Database companies have raised over $8.7 billion over the last 10 years, with almost half of that, $4.1 billion, just in the last 24 months, according to CB Insights.

It’s not surprising given the sky-high valuations of Snowflake and Databricks. The market doubled in the last four years to almost $90 billion, and is expected to double again over the next four years. It’s safe to say there is a huge opportunity to go after.

See here for a solid list of database financings in 2021.

Database growth is driving spend in the enterprise. Image Credits: Venrock

20 years ago, you had one option: A relational database

Today, thanks to the cloud, microservices, distributed applications, global scale, real-time data and deep learning, new database architectures have emerged to solve for new performance requirements.

We now have different systems for fast reads and fast writes. There are also systems specifically to power ad-hoc analytics or for data that is unstructured, semi-structured, transactional, relational, graph or time-series, as well as for data used for cache, search, based on indexes, events and more.

It may come as a surprise, but there are still billions of dollars in Oracle instances still powering critical apps today, and they likely aren’t going anywhere.

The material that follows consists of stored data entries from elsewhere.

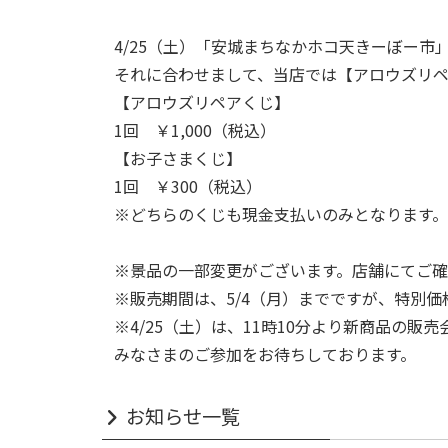
4/25（土）「安城まちなかホコ天きーぼー市
それに合わせまして、当店では【アロウズリ
【アロウズリペアくじ】
1回 ￥1,000（税込）
【お子さまくじ】
1回 ￥300（税込）
※どちらのくじも現金支払いのみとなります。
※景品の一部変更がございます。店舗にてご
※販売期間は、5/4（月）までですが、特別価
※4/25（土）は、11時10分より新商品の
みなさまのご参加をお待ちしております。
お知らせ一覧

Each system comes with different performance needs, including high availability, horizontal scale, distributed consistency, failover protection, partition tolerance and being serverless and fully managed.

As a result, enterprises, on average, store data across seven or more different databases. For example, you may have Snowflake as your data warehouse, Clickhouse for ad-hoc analytics, Timescale for time-series data, Elastic for their search data, S3 for logs, Postgres for transactions, Redis for caching or application data, Cassandra for complex workloads and Dgraph* for relationship data or dynamic schemas.

That’s all assuming you are collocated to a single cloud and you’ve built a modern data stack from scratch.

The level of performance and guarantees from these services and platforms is on a very different level compared with what we had five to 10 years ago. At the same time, the proliferation and fragmentation of the database layer are increasingly creating new challenges.

For example, syncing across different schemas and systems, writing new ETL jobs to bridge workloads across multiple databases, constant cross-talk and connectivity issues, the overhead of managing active-active clustering across so many different systems, or data transfers when new clusters or systems come online. Each of these has different scaling, branching, propagation, sharding and resource requirements.

What’s more, we now have new databases every month that aim to solve the next challenge of enterprise scale.